This is a good history of the British 78th (Battleaxe) infantry division in WW2. My only genuine complaint about the book is that it seems to have become a requirment of military histories to have bad maps. Given the mountain terrain that the 78th fought over in Tunisia, Sicily and Italy, this is especially frustrating as the author consistantly reinforces the the problems posed by an enemy holding higher ground, so the 'broad brush' approach of the maps is not appropriate. That said, this is a very good divisional history. Perspective is given from both the brigade and divisional level to see the 'top down' perspective of battle problems, but also from the perspective of the battalions involved, and how they approached each battle, and deployed their companies and reserves.
Without commenting directly on it, the fluidity of the British system whereby battalions and brigades are individual units that can be assigned to a particular problem or reassigned to a different command comes through clearly. So do the problems of 'seniority' whereby the Guards brigade originally assigned to the division has to be reassigned. The problems here are not gone into, but frankly it does not reflect well on anyone that pride appears to have meant more to some people than professionalism. Thus, after the appointment of a 'junior' brigadier to command the division, the Guards brigade (with its 'senior', and 'overlooked' commander) must be removed from the division.

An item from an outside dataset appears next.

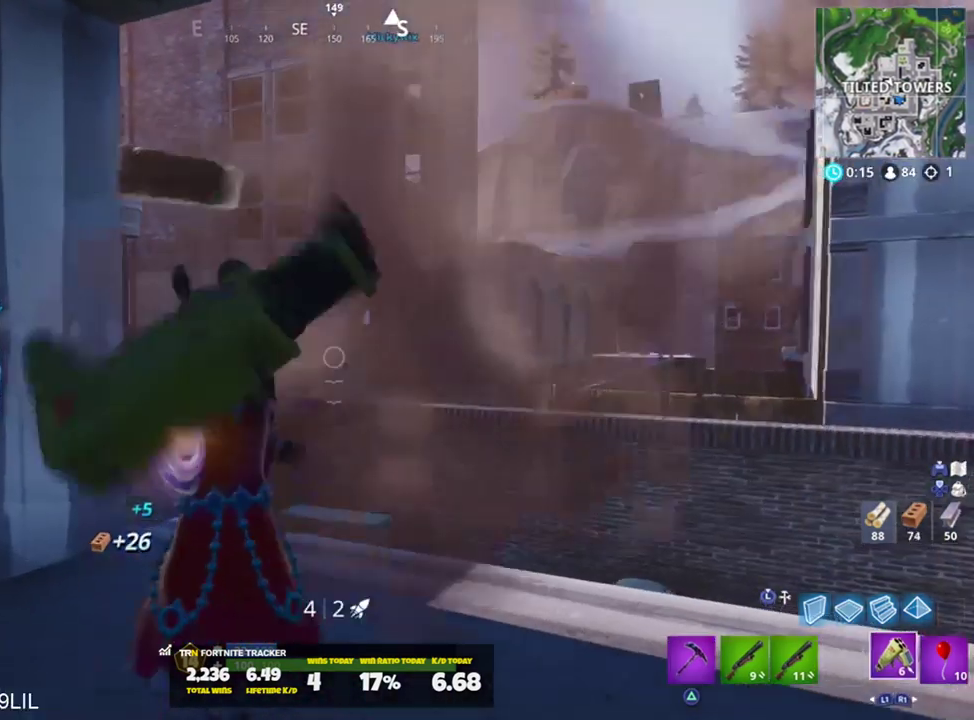
{"buttons": [], "left_stick": "up-left", "right_stick": "center", "events": [[100, "left_stick", "up-right"], [234, "left_stick", "down-right"], [301, "left_stick", "left"], [434, "left_stick", "up-left"], [501, "right_stick", "center"]]}
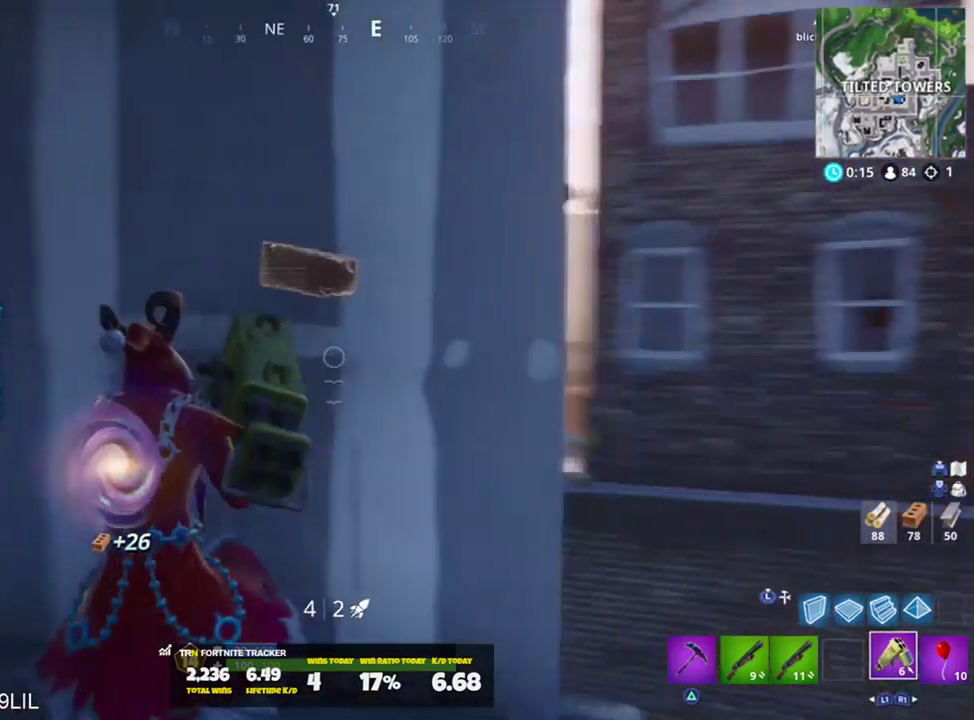
{"buttons": [], "left_stick": "up-left", "right_stick": "up-left", "events": [[367, "right_stick", "up-left"]]}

The narrative is interspersed with commentary from the soldiers of the 78th, and this is invaluable to later readers to get some idea of what the soldiers were going through. The courage, the fear, the 'near misses' and the survivors of the disasters all have their voice.
Not surprising the book starts slowly, but as the division moves into Sicily it becomes engaging reading.
The book only occassionaly steps back to look at the larger picture of campaigns to see where other allied forces may be, and while some readers may have a problem with this, I do not, the book has one division as its focus and does an excellent job maintaining it.
Overall, this book is to be recommended to readers with an especial interest in the British 78th division, but also to those with either an interest in the Scilian and Italian campaigns or the British forces in Italy and Sicily.